Extrait source
#####
L’étape suivante, la chauffe aromatique, ou bousinage, consiste à exposer à une flamme l’intérieur du fût, ce qui crée une couche toastée d’environ 2-3 mm de profondeur. Le bois de chêne renferme divers constituants, notamment des sucres, qui sont décomposés par la chaleur de la chauffe et transformés en toute une palette de composés aromatiques comme les notes de vanille, par exemple.

La solera

Les fûts sont ensuite remplis de xérès afin “d’extraire” le caractère excessivement épicé et boisé que manifeste inévitablement tout fût de chêne neuf. Cette étape comporte deux options. Soit le fût est aviné, c’est-à-dire rempli de xérès d’un certain style, qui y séjournera pendant une période d’élevage spécifique. Soit, il s’agit d’un ex-fût de bodega, c’est-à-dire d’un fût ayant transité par une solera.

La solera, la méthode traditionnelle d’élevage du xérès, est un empilement de plusieurs rangs de fûts disposés les uns sur les autres. Le premier rang, au niveau du sol, est appelé “solera” : il contient le xérès le plus âgé. Le rang situé immédiatement au-dessus – la première criadera – contient un xérès un peu plus jeune. La seconde criadera, située immédiatement au-dessus de la première, contient un xérès un cran plus jeune que celui de la première criadera, et ainsi de suite jusqu’au sommet de l’empilement, le rang supérieur contenant le xérès le plus jeune.
#####
Consigne écrite 1
D'après l'extrait source, quelle profondeur atteint la couche toastée créée dans le fût ?
Consigne écrite 2
Indiquez si chacune de ces affirmations concorde avec l'extrait source, en répondant par oui ou non et en citant les mots décisifs :
(a) Le rang posé au sol dans la solera contient le xérès le plus jeune.
(b) La chauffe aromatique porte aussi le nom de bousinage.
(c) Un ex-fût de bodega est un fût qui est passé par une solera.
Consigne écrite 3
Renvoyez sans rien modifier tout le passage de l'extrait source, depuis « La solera, la » jusqu'à « le plus jeune. ».
Les données ne sont pas utiles pour ce travail.

Données ci-dessous
#####
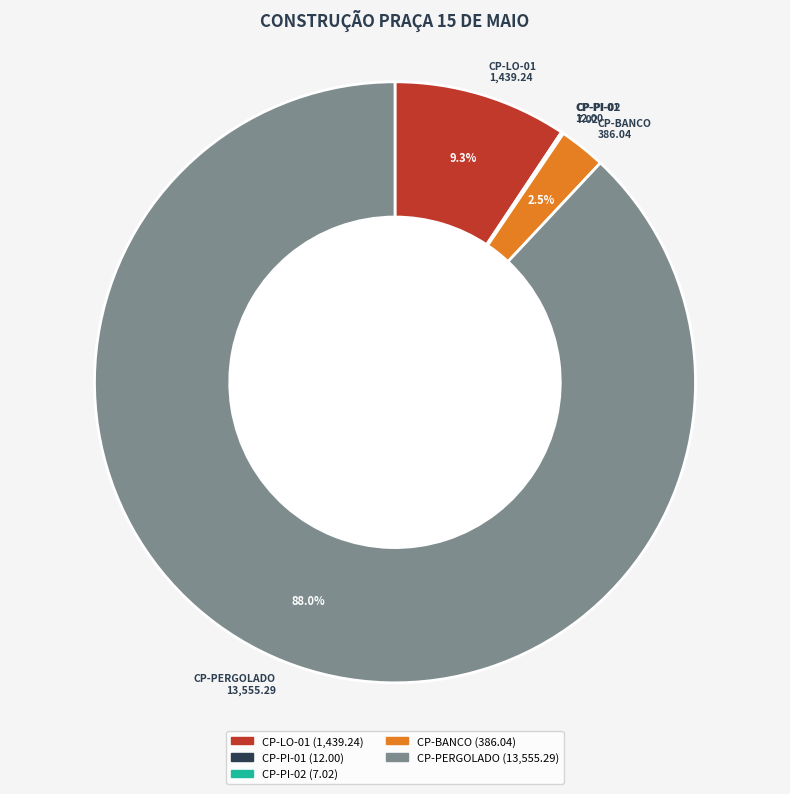

The CP-LO-01 slice represents 1% of the pie. True or false?

False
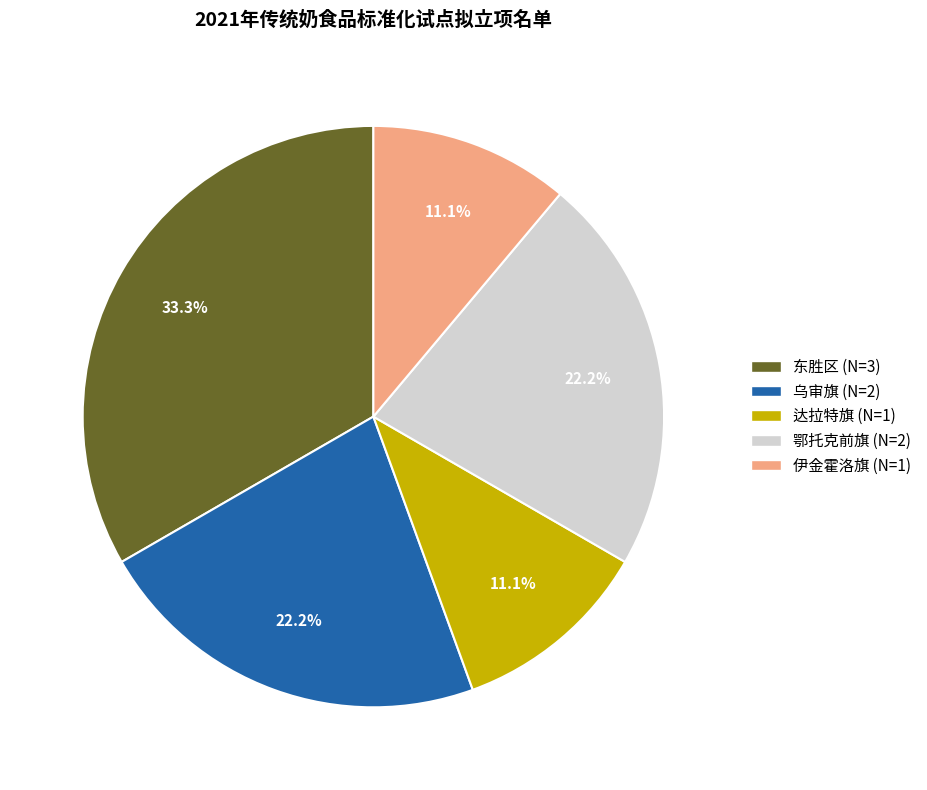

Is it true that 鄂托克前旗 is 22% of the pie?

True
#####
Résultat attendu 1
Environ 2-3 mm de profondeur.

Résultat attendu 2
(a) Non : « Le premier rang, au niveau du sol, est appelé “solera” : il contient le xérès le plus âgé. »
(b) Oui : « la chauffe aromatique, ou bousinage »
(c) Oui : « c’est-à-dire d’un fût ayant transité par une solera »

Résultat attendu 3
La solera, la méthode traditionnelle d’élevage du xérès, est un empilement de plusieurs rangs de fûts disposés les uns sur les autres. Le premier rang, au niveau du sol, est appelé “solera” : il contient le xérès le plus âgé. Le rang situé immédiatement au-dessus – la première criadera – contient un xérès un peu plus jeune. La seconde criadera, située immédiatement au-dessus de la première, contient un xérès un cran plus jeune que celui de la première criadera, et ainsi de suite jusqu’au sommet de l’empilement, le rang supérieur contenant le xérès le plus jeune.